Sul fronte interno: «Nessuna iniezione di keynesismo potrà fermare questa dinamica», dice ancora riprendendo la lezione greca dove gli antiliberisti non sono riusciti a porsi il problema della rottura con le compatibilità del capitalismo e così sono stati sottoposti alla mutazione genetica evidente in Syriza. Sinistra anticapitalista, a differenza del Prc, s’è schierata da subito con chi contestava il ripiegamento di Tsipras e la logica del “there is not alternative”.
Ogni mobilitazione, contro la guerra o sulle controriforme istituzionali – dovrà avere chiaro il nesso con la questione sociale, con la lotta di classe, con l’austerità. L’unità d’azione, concluderà Turigliatto, «è più importante dell’involucro» e una convergenza è possibile contro la crisi, la guerra, nella critica radicale a questa idea d’Europa ma serve coraggio per esplorare la “terra incognita” della rottura col capitalismo.

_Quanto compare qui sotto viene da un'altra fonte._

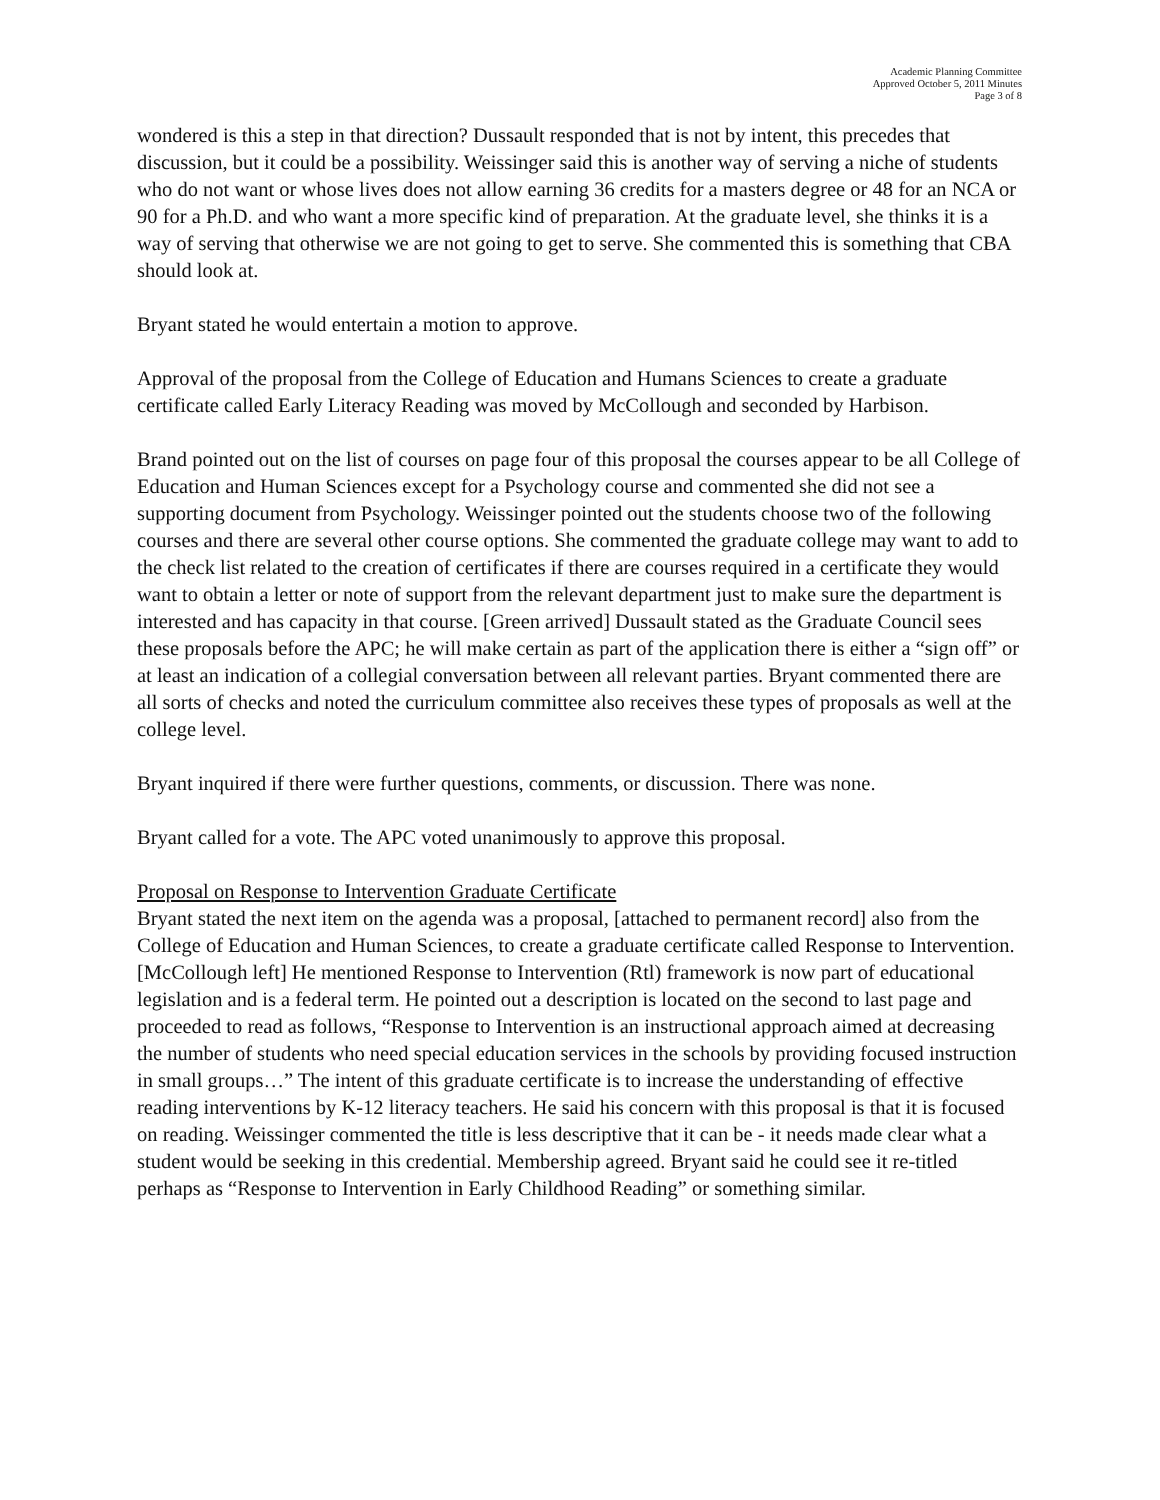Academic Planning Committee
Approved October 5, 2011 Minutes
Page 3 of 8
wondered is this a step in that direction? Dussault responded that is not by intent, this precedes that discussion, but it could be a possibility. Weissinger said this is another way of serving a niche of students who do not want or whose lives does not allow earning 36 credits for a masters degree or 48 for an NCA or 90 for a Ph.D. and who want a more specific kind of preparation. At the graduate level, she thinks it is a way of serving that otherwise we are not going to get to serve. She commented this is something that CBA should look at.
Bryant stated he would entertain a motion to approve.
Approval of the proposal from the College of Education and Humans Sciences to create a graduate certificate called Early Literacy Reading was moved by McCollough and seconded by Harbison.
Brand pointed out on the list of courses on page four of this proposal the courses appear to be all College of Education and Human Sciences except for a Psychology course and commented she did not see a supporting document from Psychology. Weissinger pointed out the students choose two of the following courses and there are several other course options. She commented the graduate college may want to add to the check list related to the creation of certificates if there are courses required in a certificate they would want to obtain a letter or note of support from the relevant department just to make sure the department is interested and has capacity in that course. [Green arrived] Dussault stated as the Graduate Council sees these proposals before the APC; he will make certain as part of the application there is either a “sign off” or at least an indication of a collegial conversation between all relevant parties. Bryant commented there are all sorts of checks and noted the curriculum committee also receives these types of proposals as well at the college level.
Bryant inquired if there were further questions, comments, or discussion. There was none.
Bryant called for a vote. The APC voted unanimously to approve this proposal.
Proposal on Response to Intervention Graduate Certificate
Bryant stated the next item on the agenda was a proposal, [attached to permanent record] also from the College of Education and Human Sciences, to create a graduate certificate called Response to Intervention. [McCollough left] He mentioned Response to Intervention (Rtl) framework is now part of educational legislation and is a federal term. He pointed out a description is located on the second to last page and proceeded to read as follows, “Response to Intervention is an instructional approach aimed at decreasing the number of students who need special education services in the schools by providing focused instruction in small groups…” The intent of this graduate certificate is to increase the understanding of effective reading interventions by K-12 literacy teachers. He said his concern with this proposal is that it is focused on reading. Weissinger commented the title is less descriptive that it can be - it needs made clear what a student would be seeking in this credential. Membership agreed. Bryant said he could see it re-titled perhaps as “Response to Intervention in Early Childhood Reading” or something similar.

Ma intanto, i protagonisti della tavola rotonda, troppo spesso procedono in ordine sparso, anche sul terreno sindacale dove i militanti di Rifondazione si sono sottratti alla battaglia per la costruzione dell’opposizione in Cgil mentre Ross@ sembra essere solo la proiezione politica dell’Usb: due modi per eludere l’unità dal basso, sulle lotte, delle tendenze sindacali di classe.